▶ Supplied entries
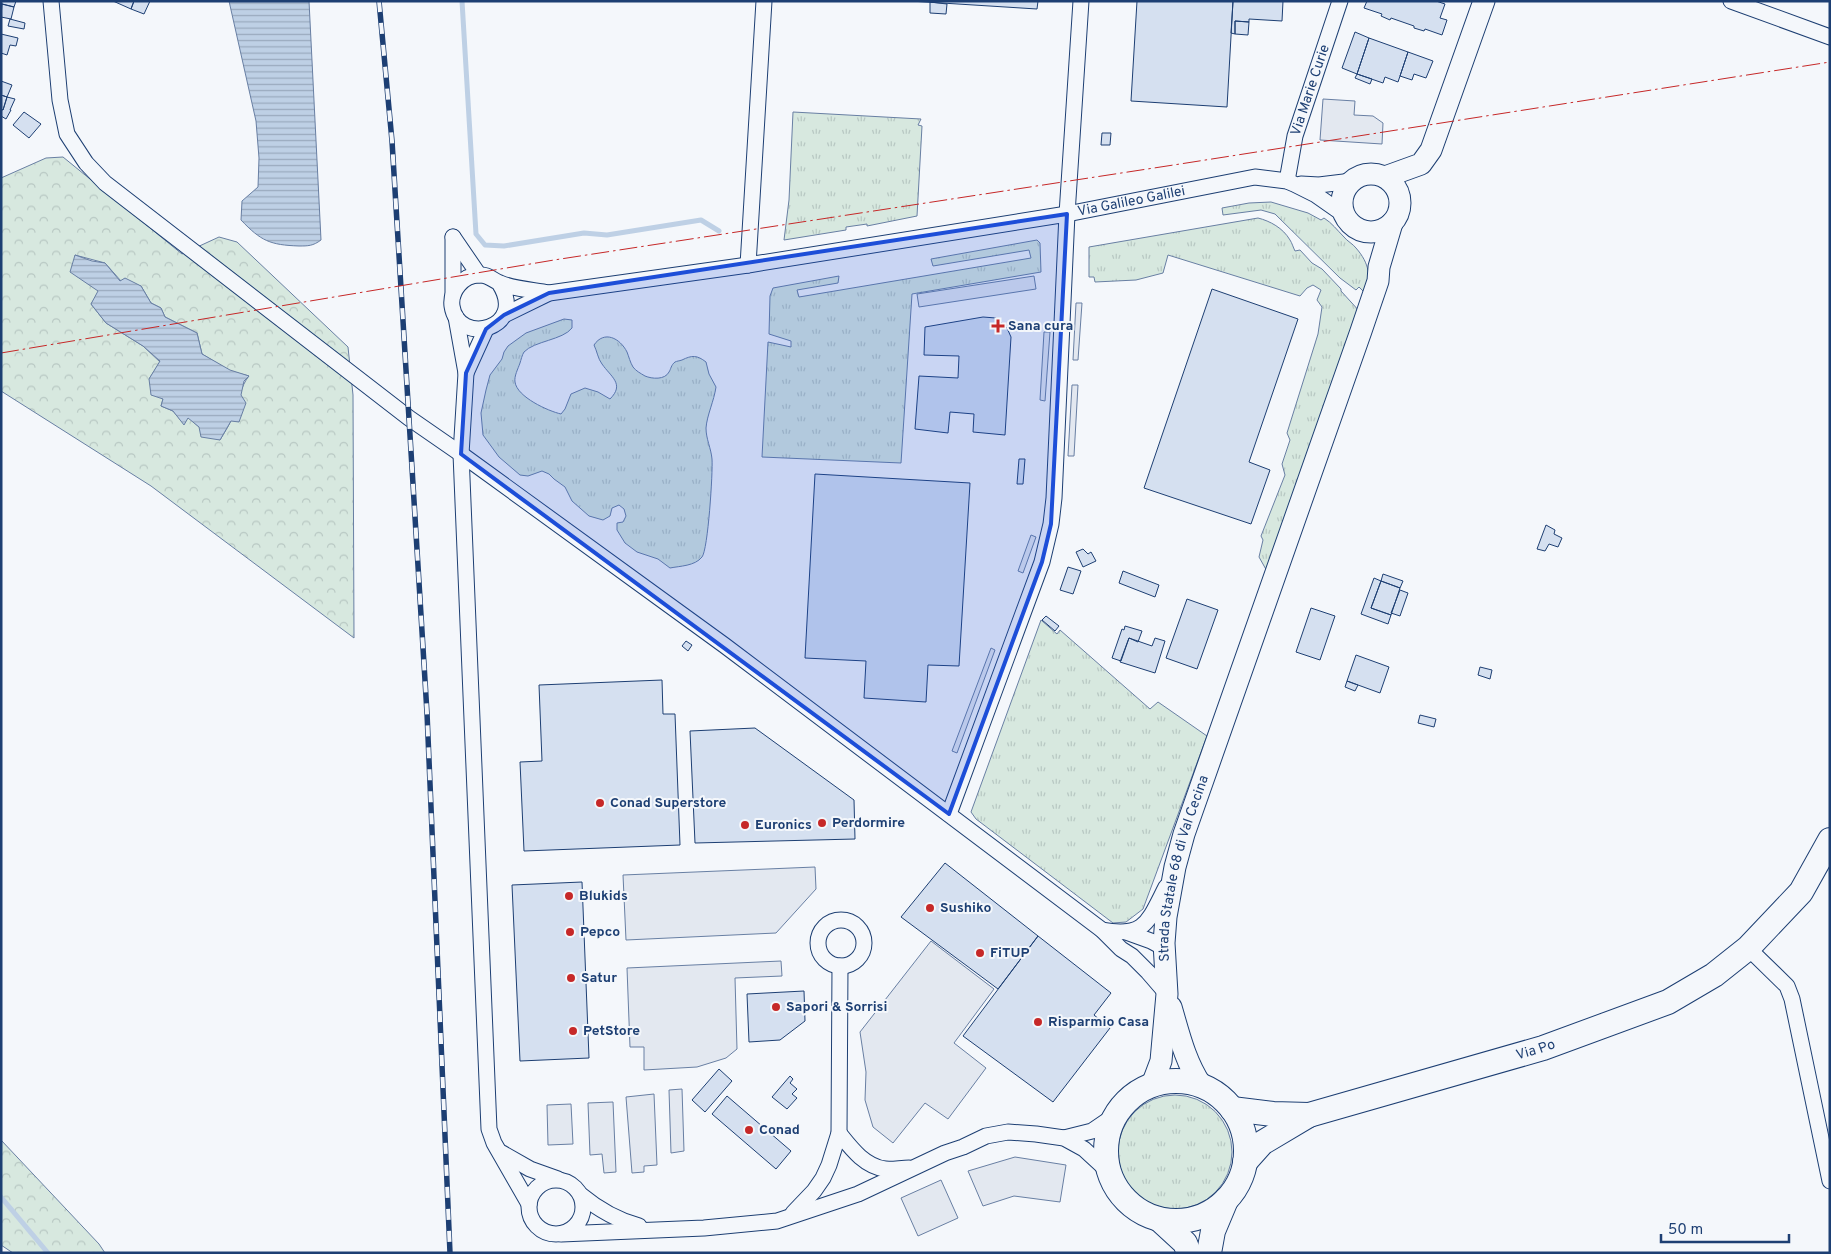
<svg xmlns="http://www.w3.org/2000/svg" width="1831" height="1254" font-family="Overpass,sans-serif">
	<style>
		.grass { fill: url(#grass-tufts); stroke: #687fa3 }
		.forest { fill: url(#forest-crowns); stroke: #687fa3; fill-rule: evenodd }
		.parking { fill: #e3e8f0; stroke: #687fa3 }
		.water { fill: url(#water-rules); stroke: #687fa3 }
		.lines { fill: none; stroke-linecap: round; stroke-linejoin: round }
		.stream { stroke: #bed0e5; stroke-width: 5 }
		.building { fill: #d5e0f0; stroke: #1d3f73 }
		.minor-casing { stroke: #1d3f73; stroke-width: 17 }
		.secondary-casing { stroke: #1d3f73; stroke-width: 23 }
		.primary-casing { stroke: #1d3f73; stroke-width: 26 }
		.minor { stroke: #f4f7fb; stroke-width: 15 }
		.secondary { stroke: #f4f7fb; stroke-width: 21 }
		.primary { stroke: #f4f7fb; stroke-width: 24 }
		.rail-casing { stroke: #1d3f73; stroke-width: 5.5 }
		.rail { stroke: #f4f7fb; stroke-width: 4; stroke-dasharray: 11; stroke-linecap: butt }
		.power { stroke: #c62828; stroke-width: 1; stroke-dasharray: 18 4 2.5 4; stroke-linecap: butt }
		.marked { fill: #1d4ed8; fill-opacity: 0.2; stroke: #1d4ed8; stroke-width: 4; stroke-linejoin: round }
		.poi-dot { fill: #c62828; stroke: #f4f7fb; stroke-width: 2 }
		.labels { text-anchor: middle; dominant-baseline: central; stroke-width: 4; stroke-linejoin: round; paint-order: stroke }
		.street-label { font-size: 14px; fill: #1d3f73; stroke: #f4f7fb }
		.poi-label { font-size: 14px; font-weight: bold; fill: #1d3f73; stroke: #f4f7fb; text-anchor: start }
	</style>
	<defs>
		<pattern id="grass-tufts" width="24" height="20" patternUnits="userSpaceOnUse" patternTransform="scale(1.25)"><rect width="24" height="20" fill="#d7e8df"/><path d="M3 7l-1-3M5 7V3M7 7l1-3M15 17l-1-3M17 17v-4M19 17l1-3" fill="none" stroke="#b8c8c3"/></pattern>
		<pattern id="forest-crowns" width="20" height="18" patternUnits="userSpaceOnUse" patternTransform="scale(1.25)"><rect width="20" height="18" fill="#d7e8df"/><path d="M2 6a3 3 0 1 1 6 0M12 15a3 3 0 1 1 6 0" fill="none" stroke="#b8c8c3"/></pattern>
		<pattern id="water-rules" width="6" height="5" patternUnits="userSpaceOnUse" patternTransform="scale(1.25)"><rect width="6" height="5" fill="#bed0e5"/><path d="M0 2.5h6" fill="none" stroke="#9aaabe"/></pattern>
	</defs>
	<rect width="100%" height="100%" fill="#f4f7fb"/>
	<path class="grass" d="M793,112L921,119L918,125L922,126L917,216L867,226V224L846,227V230L784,240L789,200Z
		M1271,202L1308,213L1321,220L1324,218C1332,223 1337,230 1344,237C1347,241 1353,244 1356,248C1370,264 1370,276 1368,296L1359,287L1356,290L1340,278L1275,214L1261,210L1223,215L1222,208L1249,203Z
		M1258,218C1270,221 1283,228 1290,240C1292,243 1293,247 1295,251L1300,250L1312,263L1322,269L1341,289V291L1361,313L1268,573L1259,557L1263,540L1261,536L1285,475L1282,464L1290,440L1287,433L1318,334L1322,307L1317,300L1321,290L1313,285L1307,288L1300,296L1168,255L1163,273L1136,280L1095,282L1094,277H1089V247Z
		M1037,240L1040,243L1041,272L912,294L901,463L762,457L768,342L791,347V341L769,334L770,296L773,288L839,276L838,283L797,290L799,297L1031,258L1029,250L933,266L931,259Z
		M564,319L572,320V328C563,340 534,341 524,352C522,355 521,360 520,363C518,369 514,376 515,382C517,397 548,411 561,414L565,409L571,394L585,388L598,392L610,399C625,384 611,377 602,364C598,359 597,351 594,345C604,330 620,338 627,352C629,357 630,362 633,367C636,371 640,373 645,376C652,379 665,380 669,372C671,369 671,365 675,362C677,361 679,361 682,360C692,355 697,355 706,362L709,374L716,387C714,401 707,415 706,428C706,439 711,448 712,459C713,472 708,550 702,557C695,566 680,566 670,568L658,559L637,552L625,543L617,530V523L623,522L626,516L624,509L619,505L612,508L610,516L603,520L589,516L572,501L565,487L554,479L549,474L542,471L528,476L520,475L499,457L483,435L481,413L486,390L490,375L502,359L504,352L508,346L526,333Z
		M1041,620L1057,634L1060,630L1150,709L1158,702L1207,736L1143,909L1126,922L1113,923L976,819L971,812Z
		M1118 1152a57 57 0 1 1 114 0a57 57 0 1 1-114 0Z"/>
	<path class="forest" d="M63,157L182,254L219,237L237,242L348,347L353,395L354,638L151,486L1,391V178L46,158ZM75,255L105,263L121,281L141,286L151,303L161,308L165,317L197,333L202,354L230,371L249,376C241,385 237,405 232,418C229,426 224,433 220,440L199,427L188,417L184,424L173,411L161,406L163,399L149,379L160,362L143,346L106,323L91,304L99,292Z
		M1,1140L99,1244L105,1253H13L1,1245Z"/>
	<path class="parking" d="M1323,99L1355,101L1354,115L1373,116L1383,123L1382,144L1320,140Z
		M1034,276L1036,289L919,307L917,294Z
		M1076,303H1082L1078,360H1073Z
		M1044,332H1050L1045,401L1040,400Z
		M1072,385H1078L1074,456H1068Z
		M1031,535L1036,537L1023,573L1018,571Z
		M991,648L995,650L957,753L952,751Z
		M815,867L816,889L776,933L626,940L623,875Z
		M931,941L994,989L954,1043L986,1068L948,1119L925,1103L893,1143L873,1127L865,1100L866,1072L860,1032Z
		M781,961L782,976L735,978L737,1049L726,1058L697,1067L644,1070V1047H630L627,968Z
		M682,1089L684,1151L671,1153L669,1090Z
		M654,1094L657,1165L644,1166V1172L632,1173L626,1097Z
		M613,1102L616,1172L604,1173L602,1154L590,1155L588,1103Z
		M571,1104L573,1144L548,1145L547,1105Z
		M1015,1157L1066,1165L1060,1202L1014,1196L983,1206L968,1171Z
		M941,1180L958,1218L918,1236L901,1198Z"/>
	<path class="water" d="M229,1H309L321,240C313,246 308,246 299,246C270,245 261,241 241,220L242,201L258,187L259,158L256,121Z
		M75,255L92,261L105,263L120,281L125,278L141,286L151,303L161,308L165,317L197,333L202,354L230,370L249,376L244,381L241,395L246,403L239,422L231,421L220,440L201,437L199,427L188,418L184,425L173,411L161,406L163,399L151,395L149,379L160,361L143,346L106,323L91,304L98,291L70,272Z"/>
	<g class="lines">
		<path class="stream" d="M462,1L476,234L485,245L504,246L584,233L607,235L701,220L719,231
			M1,1197L48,1253"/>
	</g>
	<path class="building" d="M1,1H16L14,7L2,4L1,7Z
		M113,1H134L131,9Z
		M134,1H150L144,14L131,9Z
		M910,1H1038L1037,9Z
		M1137,1H1233L1227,107L1131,101Z
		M1233,1H1283L1282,21L1249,19V22L1235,21V34L1231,33Z
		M1367,1H1436L1445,4L1440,18L1447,20L1442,35L1425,29L1424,31L1414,28V26L1391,18L1390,20L1381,16L1382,14L1364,8Z
		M930,2L947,4L946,14L930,13Z
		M2,4L14,7L11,19L1,17Z
		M10,19L25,23L24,29L8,26Z
		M1235,21L1249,22L1248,35L1235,34Z
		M1355,32L1369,38L1357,74L1342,68Z
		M1,34L18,38L16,46L10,45L7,55L1,53Z
		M1369,38L1408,52L1398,82L1385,77L1383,83L1357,74Z
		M1408,52L1433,61L1426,78L1414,74L1412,80L1400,76Z
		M1357,74L1372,79L1370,84L1355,78Z
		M1,81L12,85L7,97L1,95Z
		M1,95L7,97L3,110L1,109Z
		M7,97L15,99L10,110H11L6,119L1,116V109L3,110Z
		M24,112L41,124L29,138L13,125Z
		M1102,133H1111L1110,145H1101Z
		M1212,289L1298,319L1249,462L1270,470L1251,524L1144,488Z
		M983,317L996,318L1007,328L1011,337L1005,435L973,432L974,414L950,412L948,433L915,429L919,376L958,378L959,356L924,355L925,327Z
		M1019,459H1025L1023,484H1017Z
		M815,474L970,483L959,666L928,665L926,702L864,698L866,661L805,658Z
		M1546,525L1555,530L1554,534L1562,538L1558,547L1549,544L1545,551L1537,549Z
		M1083,549L1088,554L1091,552L1096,561L1083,567L1076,552Z
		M1068,567L1081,571L1073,594L1060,590Z
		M1123,571L1159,585L1155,597L1119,583Z
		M1383,574L1403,581L1400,588L1381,581Z
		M1374,578L1381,581L1371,608L1391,615L1388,624L1361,614Z
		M1381,581L1400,588L1391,615L1371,608Z
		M1400,590L1408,593L1400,616L1391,613Z
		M1187,599L1218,610L1197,669L1166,658Z
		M1311,608L1335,616L1320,660L1296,652Z
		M1046,616L1059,626L1055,631L1042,620Z
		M1125,626L1142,631L1138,642L1129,638L1121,661L1112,658L1122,629L1124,630Z
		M1129,638L1152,646L1155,638L1165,641L1155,673L1120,662Z
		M686,641L692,645L688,651L682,646Z
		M1356,655L1389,667L1380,693L1347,681Z
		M1480,667L1492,670L1490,679L1478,675Z
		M662,680L663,714H675L680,845L524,851L520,762L542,761L539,685Z
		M1347,681L1358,685L1355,691L1345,687Z
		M1420,715L1436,719L1434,727L1418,723Z
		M755,728L854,800L855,839L695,843L690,731Z
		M945,863L1038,936L998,989L901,917Z
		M582,882L589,1058L520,1061L512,885Z
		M1038,936L1111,993L1094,1015L1110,1028L1053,1102L963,1036Z
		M804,991L805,1021L780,1040L749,1042L747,994Z
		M719,1069L732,1081L705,1112L692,1100Z
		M790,1076L793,1079L790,1083L797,1089L792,1094L797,1098L787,1109L772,1097Z
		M727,1096L791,1151L776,1169L712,1114Z"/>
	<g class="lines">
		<defs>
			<g id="minor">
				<path d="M51,1L60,100L67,134L86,163L105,183L409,418L461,454L724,645L1102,930L1121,949L1132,956L1148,972L1167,994"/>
				<path d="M764,1L748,265L1067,214L1054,498L1051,524L1042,562L949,814"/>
				<path id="s1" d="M1081,1L1067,214L1255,177L1287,181L1294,184L1316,195L1346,216"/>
				<path d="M1731,1L1830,37"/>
				<path id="s2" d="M1287,181L1295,136L1340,1"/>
				<path d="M1301,184L1319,185L1352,181"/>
				<path d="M453,237V295"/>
				<path d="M453,237L479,275"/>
				<path d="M499,283C529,329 458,347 452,306C450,291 463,275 479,275C488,274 492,280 500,283C514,289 533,290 549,293"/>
				<path d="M504,315L549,293L748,265"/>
				<path d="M456,317L466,373L461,454L489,1129L494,1143L529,1204"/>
				<path d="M466,373L486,329"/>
				<circle cx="841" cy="943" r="23"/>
				<path d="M1102,930C1145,938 1148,922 1166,887"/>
				<path d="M1126,932L1151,941L1164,948"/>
				<path d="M1748,948L1787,986L1792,999L1830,1181"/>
				<path d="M839,1133C851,1148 864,1166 885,1169C892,1170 901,1168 909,1168"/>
				<path d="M1064,1138L1092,1131L1114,1116"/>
				<path d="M502,1153L530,1169L558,1179"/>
				<circle cx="556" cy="1207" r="27"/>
				<path d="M581,1195C599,1210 617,1220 639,1226"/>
				<path d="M793,1213L814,1191L823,1178L829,1165L839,1133L840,966"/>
				<path d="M561,1234L704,1228L777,1221L858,1194L945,1153L963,1147L986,1136L1008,1132L1036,1134L1064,1138L1084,1149L1109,1172"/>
			</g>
			<g id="secondary">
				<circle cx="1371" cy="203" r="29"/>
				<path d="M1385,177L1421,164L1431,150L1484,1"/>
				<path d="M1171,1007C1179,1034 1185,1061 1201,1085"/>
				<path id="s3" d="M1152,1085L1161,1061L1167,994L1164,943L1166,917L1175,867L1184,834L1361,331L1378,281L1379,267L1392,223"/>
			</g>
			<g id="primary">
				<circle cx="1176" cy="1151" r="70"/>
				<path d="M1232,1109L1273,1114L1309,1115"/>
				<path id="s4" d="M1245,1162L1262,1143L1309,1115L1543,1048L1668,1002L1714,975L1748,948L1801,892L1830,840"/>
				<path d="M1160,1220L1185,1243L1189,1253"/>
				<path d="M1209,1253L1213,1231L1226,1200"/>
			</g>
		</defs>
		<use href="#minor" class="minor-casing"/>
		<use href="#secondary" class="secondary-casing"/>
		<use href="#primary" class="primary-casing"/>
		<use href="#minor" class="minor"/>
		<use href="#secondary" class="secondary"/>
		<use href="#primary" class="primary"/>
		<defs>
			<path id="rail" d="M379,1L392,141L427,713L450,1253"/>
		</defs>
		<use href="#rail" class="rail-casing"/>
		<use href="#rail" class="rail"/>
		<path class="power" d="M1,353L554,260L1180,164L1830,62"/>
	</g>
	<path class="marked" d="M1067,214L1051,524L1042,562L949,814L461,454L466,373L486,329L504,315L549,293Z"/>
	<g class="poi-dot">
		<path d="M995.5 318.5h5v5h5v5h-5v5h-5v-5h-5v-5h5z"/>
		<circle cx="600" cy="803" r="5"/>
		<circle cx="822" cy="823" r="5"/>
		<circle cx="745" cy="825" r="5"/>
		<circle cx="569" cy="896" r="5"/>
		<circle cx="930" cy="908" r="5"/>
		<circle cx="570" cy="932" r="5"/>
		<circle cx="980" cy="953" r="5"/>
		<circle cx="571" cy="978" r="5"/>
		<circle cx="776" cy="1007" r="5"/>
		<circle cx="1038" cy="1022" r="5"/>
		<circle cx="573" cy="1031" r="5"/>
		<circle cx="749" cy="1130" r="5"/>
	</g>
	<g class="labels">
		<g class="street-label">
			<text stroke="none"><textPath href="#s2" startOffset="94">Via Marie Curie</textPath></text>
			<text stroke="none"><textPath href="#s1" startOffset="279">Via Galileo Galilei</textPath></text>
			<text stroke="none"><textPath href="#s3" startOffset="221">Strada Statale 68 di Val Cecina</textPath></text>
			<text stroke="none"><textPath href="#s4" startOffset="316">Via Po</textPath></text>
		</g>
		<g class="poi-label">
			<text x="1008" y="326">Sana cura</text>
			<text x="610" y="803">Conad Superstore</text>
			<text x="832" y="823">Perdormire</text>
			<text x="755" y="825">Euronics</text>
			<text x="579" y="896">Blukids</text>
			<text x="940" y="908">Sushiko</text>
			<text x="580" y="932">Pepco</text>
			<text x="990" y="953">FiTUP</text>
			<text x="581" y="978">Satur</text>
			<text x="786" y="1007">Sapori &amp; Sorrisi</text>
			<text x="1048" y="1022">Risparmio Casa</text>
			<text x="583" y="1031">PetStore</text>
			<text x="759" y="1130">Conad</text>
		</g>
	</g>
	<rect width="1831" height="1254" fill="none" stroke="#1d3f73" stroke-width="5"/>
	<path d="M1661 1234v8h128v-8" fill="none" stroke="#1d3f73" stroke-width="2.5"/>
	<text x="1668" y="1234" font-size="15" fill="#1d3f73" stroke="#f4f7fb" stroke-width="4" paint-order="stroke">50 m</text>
</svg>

▶ To do
Among the entries above, how many lines include the word "labels"? Reply with the number only.

▶ Solution to this exercise
2